Listed in Best Lawyers since 2016

Randy L. Sassaman is certified by the State Bar of Arizona as a Specialist in Personal Injury and Wrongful Death Litigation. His practice focuses on the personal injury area both for injured plaintiffs and defendants and also emphasizes insurance coverage, general insurance matters, and bad faith litigation. He is admitted to practice in Arizona state and federal courts and Kansas state court.

His most recent victories include a Ninth Circuit Court of Appeals decision of nation-wide importance involving a fire insurance policy. The Court held that the loss of his clients' mountainside vacation home, which was swept away by water runoff and mudslides months after a forest fire had denuded the terrain above the home, could be covered as a "direct loss by fire" notwithstanding specific exclusions in the policy for losses caused by flood or earth movement. After remand to the U.S. District Court for the District of Arizona, and the insurer's continued refusal to acknowledge, Mr. Sassaman moved to amend the complaint to assert a new count for bad faith arising from the insurer's post-remand conduct. The insurer subsequently settled, with a covenant not to disclose the terms of the settlement.

His most recent trial victory was a jury verdict and judgment for more than $447,000 in a case in which an insurer denied his client's $90,000 burglary loss claim. The jury found that the insurer breached the contract and acted in bad faith. The trial court awarded attorney fees and pre-judgment interest in addition to the breach of contract and bad faith damages.

Representative reported cases include Stankova v. Metropolitan Property and Casualty Ins. Co., 788 F.3d 1012 (9th Cir. 2015); Employers Mutual Casualty Co. v. DGG & CAR, 183 P.3d 513 (2008); Liberty Insurance Underwriters v. Weitz Co., 158 P.3d 209 (App. 2007); Uyleman v. D.S. Rentco, 981 P.2d 1081 (App. 1999); Floyd v. Donahue, 186 Ariz. 409, 923 P.2d 875 (App. 1996); Ogden v. U.S. Fidelity and Guar. Co., 188 Ariz. 132, 933 P.2d 1200 (App. 1996); Wilshire Ins. Co. v. Home Ins. Co., 179 Ariz. 602, 880 P.2d 1148 (App. 1994); Columbia Casualty Co. v. United States Fidelity & Guar. Co., 178 Ariz. 104, 870 P.2d 1200 (App. 1994); Newman v. Sun Valley Crushing Co., 175 Ariz. 272, 855 P.2d 786 (1993)

Wichita State UniversityBS 1976Washburn UniversityJ.D. 1981

Case History

Stankova v. Metropolitan Property and Casualty Ins. Co., 788 F.3d 1012 (9th Cir. 2015)

__What to work on__:
Reproduce word for word the part of the attorney profile from "Representative reported cases" up to and including "P.2d 786 (1993)". The records are unrelated to the attorney profile.

__Recorded data__:
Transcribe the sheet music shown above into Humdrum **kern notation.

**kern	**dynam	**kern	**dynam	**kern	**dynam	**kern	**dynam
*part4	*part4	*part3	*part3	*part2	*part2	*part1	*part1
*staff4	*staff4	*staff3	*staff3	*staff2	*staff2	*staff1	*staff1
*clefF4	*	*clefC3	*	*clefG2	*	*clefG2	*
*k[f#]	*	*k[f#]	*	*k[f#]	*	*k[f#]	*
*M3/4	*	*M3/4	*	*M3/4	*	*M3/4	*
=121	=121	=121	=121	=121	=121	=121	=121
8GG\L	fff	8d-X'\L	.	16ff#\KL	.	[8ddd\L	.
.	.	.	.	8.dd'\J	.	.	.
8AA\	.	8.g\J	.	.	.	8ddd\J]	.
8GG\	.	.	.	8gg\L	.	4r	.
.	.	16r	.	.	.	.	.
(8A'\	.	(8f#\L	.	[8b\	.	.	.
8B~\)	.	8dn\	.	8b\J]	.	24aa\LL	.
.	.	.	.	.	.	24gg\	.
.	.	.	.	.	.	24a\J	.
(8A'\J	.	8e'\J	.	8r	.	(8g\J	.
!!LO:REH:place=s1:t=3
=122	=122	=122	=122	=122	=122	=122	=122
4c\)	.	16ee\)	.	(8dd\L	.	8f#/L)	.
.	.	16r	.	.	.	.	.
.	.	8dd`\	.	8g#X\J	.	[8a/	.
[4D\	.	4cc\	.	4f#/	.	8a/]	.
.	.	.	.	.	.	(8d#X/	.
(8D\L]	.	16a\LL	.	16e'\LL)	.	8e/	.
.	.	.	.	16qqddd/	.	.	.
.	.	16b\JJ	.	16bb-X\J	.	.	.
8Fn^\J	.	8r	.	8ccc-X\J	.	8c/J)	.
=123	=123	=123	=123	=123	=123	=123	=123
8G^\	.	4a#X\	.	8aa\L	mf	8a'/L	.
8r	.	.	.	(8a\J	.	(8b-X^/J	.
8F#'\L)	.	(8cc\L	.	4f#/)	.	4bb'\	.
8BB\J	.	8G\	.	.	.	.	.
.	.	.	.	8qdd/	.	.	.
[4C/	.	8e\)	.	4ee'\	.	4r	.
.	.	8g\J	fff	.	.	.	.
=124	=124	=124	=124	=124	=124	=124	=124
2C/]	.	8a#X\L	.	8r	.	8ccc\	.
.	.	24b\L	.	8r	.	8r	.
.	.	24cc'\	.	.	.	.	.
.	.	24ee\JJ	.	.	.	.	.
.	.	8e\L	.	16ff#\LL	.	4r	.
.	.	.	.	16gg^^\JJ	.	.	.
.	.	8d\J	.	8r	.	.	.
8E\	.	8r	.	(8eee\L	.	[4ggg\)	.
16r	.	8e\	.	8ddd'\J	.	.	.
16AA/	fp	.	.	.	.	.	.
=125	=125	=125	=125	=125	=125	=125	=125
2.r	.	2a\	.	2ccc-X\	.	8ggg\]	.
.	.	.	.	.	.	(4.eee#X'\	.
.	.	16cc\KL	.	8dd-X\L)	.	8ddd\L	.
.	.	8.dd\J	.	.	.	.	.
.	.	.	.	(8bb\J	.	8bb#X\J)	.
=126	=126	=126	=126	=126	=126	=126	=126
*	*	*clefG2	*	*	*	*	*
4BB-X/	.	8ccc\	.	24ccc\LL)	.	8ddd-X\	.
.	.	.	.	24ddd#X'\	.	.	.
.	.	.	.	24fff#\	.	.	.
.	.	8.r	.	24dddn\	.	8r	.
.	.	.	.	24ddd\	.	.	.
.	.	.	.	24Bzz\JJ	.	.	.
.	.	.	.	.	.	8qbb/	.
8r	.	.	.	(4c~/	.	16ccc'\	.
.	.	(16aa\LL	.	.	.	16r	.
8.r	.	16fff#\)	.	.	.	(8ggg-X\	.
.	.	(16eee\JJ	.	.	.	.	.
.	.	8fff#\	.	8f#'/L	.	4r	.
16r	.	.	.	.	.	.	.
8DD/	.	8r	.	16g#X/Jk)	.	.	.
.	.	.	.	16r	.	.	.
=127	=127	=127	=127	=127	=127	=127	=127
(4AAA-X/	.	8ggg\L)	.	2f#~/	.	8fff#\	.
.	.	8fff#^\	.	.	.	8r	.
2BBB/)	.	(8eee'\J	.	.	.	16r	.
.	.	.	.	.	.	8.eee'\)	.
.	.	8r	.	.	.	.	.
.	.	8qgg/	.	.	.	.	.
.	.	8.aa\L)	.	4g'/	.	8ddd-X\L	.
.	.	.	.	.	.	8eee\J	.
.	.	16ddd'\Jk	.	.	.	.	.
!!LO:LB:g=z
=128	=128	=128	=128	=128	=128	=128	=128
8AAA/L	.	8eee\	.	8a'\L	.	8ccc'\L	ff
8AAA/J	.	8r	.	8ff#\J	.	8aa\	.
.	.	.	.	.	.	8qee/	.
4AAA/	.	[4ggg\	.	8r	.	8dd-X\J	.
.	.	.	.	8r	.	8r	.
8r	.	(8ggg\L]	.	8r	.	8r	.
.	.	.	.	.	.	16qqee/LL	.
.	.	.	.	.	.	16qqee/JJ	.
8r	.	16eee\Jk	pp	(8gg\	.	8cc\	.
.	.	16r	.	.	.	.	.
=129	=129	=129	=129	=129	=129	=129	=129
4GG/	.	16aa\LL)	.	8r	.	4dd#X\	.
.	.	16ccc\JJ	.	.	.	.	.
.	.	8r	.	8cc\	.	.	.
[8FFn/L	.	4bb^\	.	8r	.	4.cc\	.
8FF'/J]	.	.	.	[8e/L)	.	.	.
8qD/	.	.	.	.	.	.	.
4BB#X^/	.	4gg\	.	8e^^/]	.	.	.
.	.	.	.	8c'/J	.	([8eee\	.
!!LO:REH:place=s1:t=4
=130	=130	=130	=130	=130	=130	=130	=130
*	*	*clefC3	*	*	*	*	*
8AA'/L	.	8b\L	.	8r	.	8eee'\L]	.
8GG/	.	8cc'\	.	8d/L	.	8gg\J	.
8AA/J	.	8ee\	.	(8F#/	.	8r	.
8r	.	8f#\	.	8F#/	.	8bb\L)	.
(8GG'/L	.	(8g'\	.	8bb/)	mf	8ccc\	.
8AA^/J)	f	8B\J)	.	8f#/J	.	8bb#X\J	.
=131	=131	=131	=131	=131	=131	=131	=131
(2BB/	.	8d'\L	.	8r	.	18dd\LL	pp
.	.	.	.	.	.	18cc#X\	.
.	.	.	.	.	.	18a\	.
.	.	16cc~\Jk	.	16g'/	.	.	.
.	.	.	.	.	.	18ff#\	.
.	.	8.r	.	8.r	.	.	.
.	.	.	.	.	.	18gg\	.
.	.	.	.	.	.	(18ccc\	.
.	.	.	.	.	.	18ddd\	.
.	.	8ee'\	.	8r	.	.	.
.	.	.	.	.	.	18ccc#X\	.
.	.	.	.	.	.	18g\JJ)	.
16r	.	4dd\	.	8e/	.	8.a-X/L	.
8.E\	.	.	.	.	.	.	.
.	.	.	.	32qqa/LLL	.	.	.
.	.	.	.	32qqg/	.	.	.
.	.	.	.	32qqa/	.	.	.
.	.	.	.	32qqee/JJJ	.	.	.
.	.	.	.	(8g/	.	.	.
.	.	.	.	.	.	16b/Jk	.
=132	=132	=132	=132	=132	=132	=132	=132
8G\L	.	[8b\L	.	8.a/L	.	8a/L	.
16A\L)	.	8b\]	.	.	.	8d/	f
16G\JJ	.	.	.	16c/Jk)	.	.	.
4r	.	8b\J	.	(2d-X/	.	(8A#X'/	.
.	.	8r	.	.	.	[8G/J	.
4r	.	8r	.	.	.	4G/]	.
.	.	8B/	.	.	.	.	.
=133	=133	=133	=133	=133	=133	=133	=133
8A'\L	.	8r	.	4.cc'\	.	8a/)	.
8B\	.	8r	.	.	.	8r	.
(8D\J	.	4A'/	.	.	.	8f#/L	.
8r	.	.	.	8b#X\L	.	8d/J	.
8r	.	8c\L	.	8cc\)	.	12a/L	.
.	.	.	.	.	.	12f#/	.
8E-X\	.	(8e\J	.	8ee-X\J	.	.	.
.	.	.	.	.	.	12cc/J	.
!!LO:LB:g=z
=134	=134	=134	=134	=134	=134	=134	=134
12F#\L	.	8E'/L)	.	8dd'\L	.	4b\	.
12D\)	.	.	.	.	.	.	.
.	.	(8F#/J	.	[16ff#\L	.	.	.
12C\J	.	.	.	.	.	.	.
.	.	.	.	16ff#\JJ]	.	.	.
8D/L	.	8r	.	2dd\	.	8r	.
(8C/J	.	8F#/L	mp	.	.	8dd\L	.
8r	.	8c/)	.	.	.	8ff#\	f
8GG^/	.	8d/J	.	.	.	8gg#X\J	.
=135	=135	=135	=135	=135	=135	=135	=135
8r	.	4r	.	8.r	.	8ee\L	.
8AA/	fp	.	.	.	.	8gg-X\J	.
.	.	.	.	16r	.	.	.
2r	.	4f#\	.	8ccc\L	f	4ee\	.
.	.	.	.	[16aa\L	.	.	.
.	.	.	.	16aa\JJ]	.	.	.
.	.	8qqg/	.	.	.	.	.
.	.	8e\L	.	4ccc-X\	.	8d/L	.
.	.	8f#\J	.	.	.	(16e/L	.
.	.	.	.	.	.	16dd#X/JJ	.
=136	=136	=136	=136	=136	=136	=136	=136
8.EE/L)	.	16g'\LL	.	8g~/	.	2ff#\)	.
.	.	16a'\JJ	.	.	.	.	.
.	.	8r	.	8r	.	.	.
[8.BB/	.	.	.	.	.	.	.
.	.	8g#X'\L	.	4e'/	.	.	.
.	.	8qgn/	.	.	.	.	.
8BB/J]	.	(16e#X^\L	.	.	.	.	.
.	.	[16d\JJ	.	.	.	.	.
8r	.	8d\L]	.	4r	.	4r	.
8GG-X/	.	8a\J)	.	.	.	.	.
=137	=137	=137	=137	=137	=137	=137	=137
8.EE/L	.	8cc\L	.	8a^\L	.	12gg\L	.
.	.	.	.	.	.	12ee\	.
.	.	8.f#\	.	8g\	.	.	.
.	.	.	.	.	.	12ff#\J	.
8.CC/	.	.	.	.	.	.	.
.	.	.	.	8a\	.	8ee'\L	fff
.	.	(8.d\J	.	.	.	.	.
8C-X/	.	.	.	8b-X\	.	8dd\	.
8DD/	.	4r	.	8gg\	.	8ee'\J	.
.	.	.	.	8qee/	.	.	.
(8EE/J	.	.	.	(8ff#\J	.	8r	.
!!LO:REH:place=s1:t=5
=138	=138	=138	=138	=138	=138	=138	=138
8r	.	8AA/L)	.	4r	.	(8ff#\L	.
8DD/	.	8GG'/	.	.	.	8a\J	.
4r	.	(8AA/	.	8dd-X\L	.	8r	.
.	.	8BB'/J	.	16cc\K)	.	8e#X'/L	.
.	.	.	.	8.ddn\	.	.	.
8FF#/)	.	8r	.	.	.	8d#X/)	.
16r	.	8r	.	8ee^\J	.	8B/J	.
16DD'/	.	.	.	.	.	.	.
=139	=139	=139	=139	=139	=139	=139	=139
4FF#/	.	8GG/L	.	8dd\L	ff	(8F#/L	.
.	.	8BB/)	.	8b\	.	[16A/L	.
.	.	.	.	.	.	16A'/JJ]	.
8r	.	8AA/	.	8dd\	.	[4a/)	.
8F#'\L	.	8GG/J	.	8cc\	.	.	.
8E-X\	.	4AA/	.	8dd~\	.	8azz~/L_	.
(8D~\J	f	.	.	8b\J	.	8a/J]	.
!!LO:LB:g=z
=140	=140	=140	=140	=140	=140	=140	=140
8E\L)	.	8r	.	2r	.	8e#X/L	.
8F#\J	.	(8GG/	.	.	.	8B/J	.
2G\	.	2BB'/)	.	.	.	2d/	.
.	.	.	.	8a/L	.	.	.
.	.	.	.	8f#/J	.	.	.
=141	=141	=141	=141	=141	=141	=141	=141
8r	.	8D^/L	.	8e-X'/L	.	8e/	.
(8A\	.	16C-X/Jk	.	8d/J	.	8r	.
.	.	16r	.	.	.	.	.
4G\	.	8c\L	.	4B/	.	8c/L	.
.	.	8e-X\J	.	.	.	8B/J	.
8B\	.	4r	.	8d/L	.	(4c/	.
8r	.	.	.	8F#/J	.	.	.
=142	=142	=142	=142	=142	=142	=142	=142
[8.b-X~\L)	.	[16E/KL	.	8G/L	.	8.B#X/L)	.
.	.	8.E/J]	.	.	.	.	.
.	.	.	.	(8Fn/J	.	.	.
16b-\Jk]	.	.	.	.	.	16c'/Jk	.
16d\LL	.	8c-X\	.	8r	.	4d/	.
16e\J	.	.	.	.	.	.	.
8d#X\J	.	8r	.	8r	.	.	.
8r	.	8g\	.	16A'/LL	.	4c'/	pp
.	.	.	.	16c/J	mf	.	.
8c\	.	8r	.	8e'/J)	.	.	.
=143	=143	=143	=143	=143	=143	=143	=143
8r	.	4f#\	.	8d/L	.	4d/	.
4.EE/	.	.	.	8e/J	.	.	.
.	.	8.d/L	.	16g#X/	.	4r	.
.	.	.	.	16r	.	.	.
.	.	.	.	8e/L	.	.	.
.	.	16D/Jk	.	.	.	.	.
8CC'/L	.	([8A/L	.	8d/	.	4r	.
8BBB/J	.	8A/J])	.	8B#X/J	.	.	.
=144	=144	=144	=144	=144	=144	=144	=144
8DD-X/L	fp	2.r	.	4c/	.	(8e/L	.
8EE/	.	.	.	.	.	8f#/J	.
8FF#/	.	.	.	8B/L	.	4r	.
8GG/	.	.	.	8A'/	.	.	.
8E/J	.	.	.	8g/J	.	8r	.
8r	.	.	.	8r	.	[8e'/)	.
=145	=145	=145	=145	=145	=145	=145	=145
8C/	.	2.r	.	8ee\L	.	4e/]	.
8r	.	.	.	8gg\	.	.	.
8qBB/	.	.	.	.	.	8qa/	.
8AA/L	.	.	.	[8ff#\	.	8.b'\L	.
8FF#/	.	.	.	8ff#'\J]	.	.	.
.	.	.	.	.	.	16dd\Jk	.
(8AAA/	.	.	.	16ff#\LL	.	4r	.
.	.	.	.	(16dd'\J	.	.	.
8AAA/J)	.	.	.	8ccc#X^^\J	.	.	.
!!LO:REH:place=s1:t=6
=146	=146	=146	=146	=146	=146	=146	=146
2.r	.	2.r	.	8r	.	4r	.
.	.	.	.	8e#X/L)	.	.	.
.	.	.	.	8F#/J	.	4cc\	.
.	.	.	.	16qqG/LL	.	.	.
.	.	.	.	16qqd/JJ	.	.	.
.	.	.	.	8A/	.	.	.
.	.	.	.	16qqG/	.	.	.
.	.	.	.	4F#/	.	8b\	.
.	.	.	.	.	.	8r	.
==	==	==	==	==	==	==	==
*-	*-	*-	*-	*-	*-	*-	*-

__Task response__:
Representative reported cases include Stankova v. Metropolitan Property and Casualty Ins. Co., 788 F.3d 1012 (9th Cir. 2015); Employers Mutual Casualty Co. v. DGG & CAR, 183 P.3d 513 (2008); Liberty Insurance Underwriters v. Weitz Co., 158 P.3d 209 (App. 2007); Uyleman v. D.S. Rentco, 981 P.2d 1081 (App. 1999); Floyd v. Donahue, 186 Ariz. 409, 923 P.2d 875 (App. 1996); Ogden v. U.S. Fidelity and Guar. Co., 188 Ariz. 132, 933 P.2d 1200 (App. 1996); Wilshire Ins. Co. v. Home Ins. Co., 179 Ariz. 602, 880 P.2d 1148 (App. 1994); Columbia Casualty Co. v. United States Fidelity & Guar. Co., 178 Ariz. 104, 870 P.2d 1200 (App. 1994); Newman v. Sun Valley Crushing Co., 175 Ariz. 272, 855 P.2d 786 (1993)